> **QUOTED PASSAGE**
The laughable part of “enterprise search” is that there is no single system, including the craziness pitched by Amazon, Microsoft, Google, start ups with AI centric systems, or small outfits which have been making minimal revenue headway for a very long time from a small city in Austria or a suburb of the delightful metropolis of Moscow.

The cost of failing to find information cannot be reduced to the made up data about how long a person spends hunting for information. I believe a mid tier consulting outfit and a librarian cooked up this info-confection. Nor is any accountant going to be able to back out the “cost” of search in a cloud database service provided by one of the regulators’ favorite monopolies. No system manager I know keeps track of what time and effort goes into making it possible for a 23 year old art history major locate the specific technical innovation in an autonomous drone. Information of this type requires features not included in Everything, X1, Solr, or the exciting Amazon knock off of Elastic’s follow on to Compass.

> **WHAT TO WORK ON**
1. Please translate this sentence from the enterprise search commentary into Spanish: "I believe a mid tier consulting outfit and a librarian cooked up this info-confection."
2. Transcribe the enterprise search commentary from "The cost of" to "on to Compass.".
3. Go on with the enterprise search commentary, picking up after its final sentence.

Dataset items
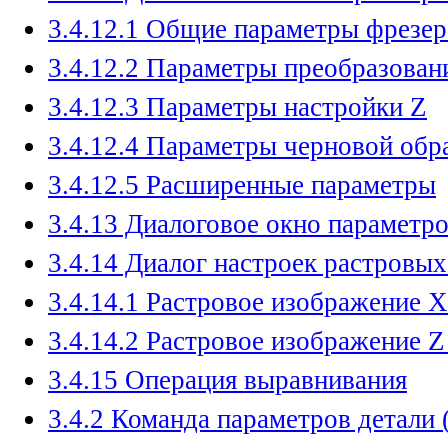
3.4.12.1 Общие параметры фрезер
3.4.12.2 Параметры преобразова
3.4.12.3 Параметры настройки Z
3.4.12.4 Параметры черновой обр
3.4.12.5 Расширенные параметры
3.4.13 Диалоговое окно параметр
3.4.14 Диалог настроек растровы
3.4.14.1 Растровое изображение 
3.4.14.2 Растровое изображение Z
3.4.15 Операция выравнивания
3.4.2 Команда параметров детали 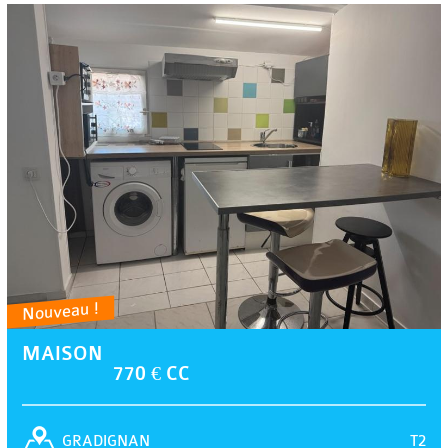
Nouveau !
MAISON
770 € CC
T2
GRADIGNAN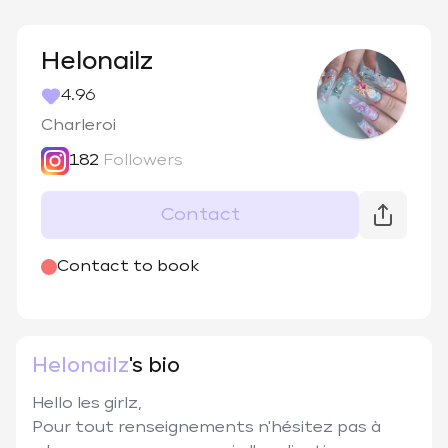
Helonailz
4.96
Charleroi
182
Followers
Contact
@
helonailz
Contact to book
Helonailz
's bio
Hello les girlz, 

Pour tout renseignements n'hésitez pas à 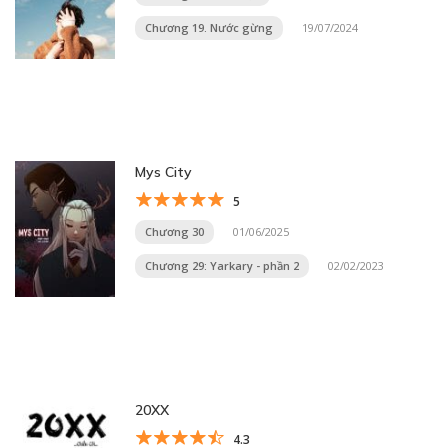
Chương 19. Nước gừng
19/07/2024
Mys City
5
Chương 30
01/06/2025
Chương 29: Yarkary - phần 2
02/02/2023
20XX
4.3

> **SOLVED PROBLEMS**
1. Creo que una consultora de nivel medio y un bibliotecario cocinaron esta golosina informativa.

2.
The cost of failing to find information cannot be reduced to the made up data about how long a person spends hunting for information. I believe a mid tier consulting outfit and a librarian cooked up this info-confection. Nor is any accountant going to be able to back out the “cost” of search in a cloud database service provided by one of the regulators’ favorite monopolies. No system manager I know keeps track of what time and effort goes into making it possible for a 23 year old art history major locate the specific technical innovation in an autonomous drone. Information of this type requires features not included in Everything, X1, Solr, or the exciting Amazon knock off of Elastic’s follow on to Compass.

3.
Enterprise information retrieval has been a thing for about 50 years. Where has the industry gone? Well, one search executive did a year in prison. Another is fighting extradition for financial fancy dancing. Dozens have just failed. Remember Groxis? And many others have gone to the search-doesn’t-work section of the dead software cemetery.

I find it interesting that people have to explain search in the midst of smart software, blockchain, and a shift to containerized development.

Oh, well. There’s the Sinequa calculator thing.